Luckily, The Washington Post snagged the recipe. It's a bit time-intensive, but makes for great Sunday cooking and will leave you with lots of leftovers if you're just cooking for two.

First, slice pepperoni thinly (I used Boar's Head, but you could probably use pre-sliced), narrowly slice five cloves of garlic (shown above) and dice a small onion. Start to heat six tablespoons of olive oil in a pot on medium heat until it shimmers.

Meanwhile, toast fennel seeds in a dry skillet over medium heat, shaking so they don't burn. Once they're fragrant and slightly darkened, they're ready. Move them off the heat.

Add the onions and garlic to the oil. It will sizzle FAST and I'm sorry to say mine browned way quicker than I would have liked. I think it's important not to let the oil get TOO hot too fast.

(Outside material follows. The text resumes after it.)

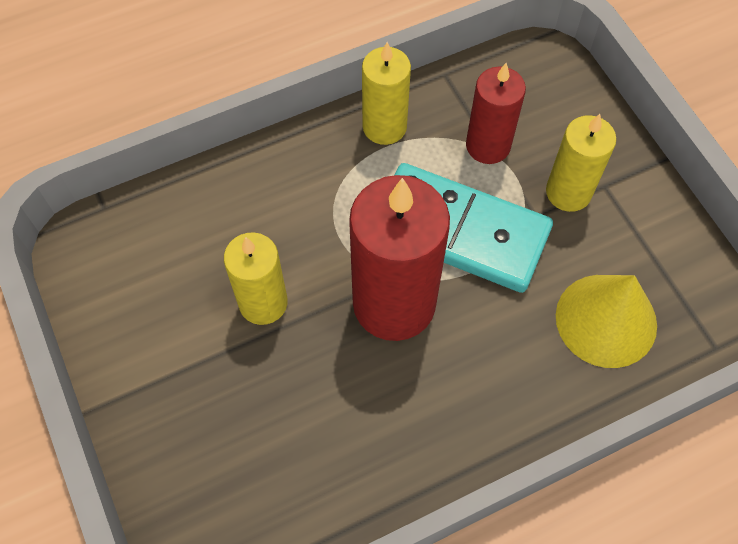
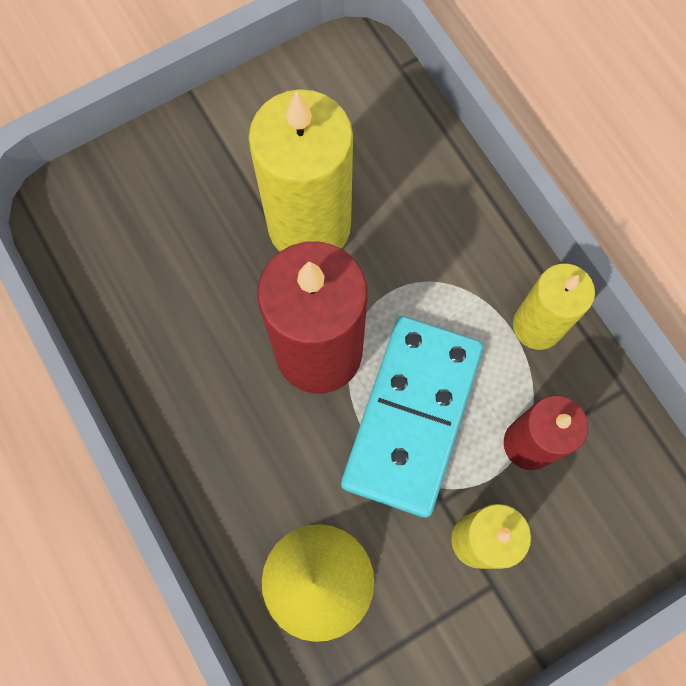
camera: 85 degrees right, 10 degrees up
yellow candle [224,232,288,325] -> yellow candle [248,89,353,252], size x1.69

Once the onions are golden, add the pepperoni and stir occasionally until it's fragrant and darkened. this also happened too fast for me, but thankfully, it all turned out okay.

 Eesh, that is starting to look burnt isn't it?

 Mike Isabella recommends adding a can of chopped plum tomatoes, but I only had peeled tomatoes in juice in my pantry. That worked just fine. I crushed the tomatoes with my hands first, then added it to the mix, then added 1 1/2 cups of low-sodium chicken broth and one bay leaf.

Bring the sauce to a boil, still on medium heat (turn down if it's bubbling too much) and cover for 45 minutes, stirring occasionally. I decided to serve the sauce with pasta, but Isabella served his with braised pork and serves it with chicken at his restaurant. It could even be delicious as a savory dip for bread or fried zucchini. I, however, made penne.

Working in batches, ladle the sauce into a food processor or strong blender (our Kitchen-Aid is awesome) and puree. It should only take a few seconds. I was able to puree the sauce in two batches...don't worry about taking out the bay leaf.

 Et voila — a pureed pepperoni sauce.

What you end up with is a marinara alternative, with a bit of kick. It's a very flavorful sauce, and I'm thinking of using it as an alternative for chicken parmigiana or something of that ilk. I'd be interested to try the real thing at Graffiato, but this homemade version was pretty delicious. It should last 3 days in the fridge and 3 months frozen.

The whole process took about an hour and a half, so I definitely consider this weekend cooking unless you have more time to cook on weeknights than me!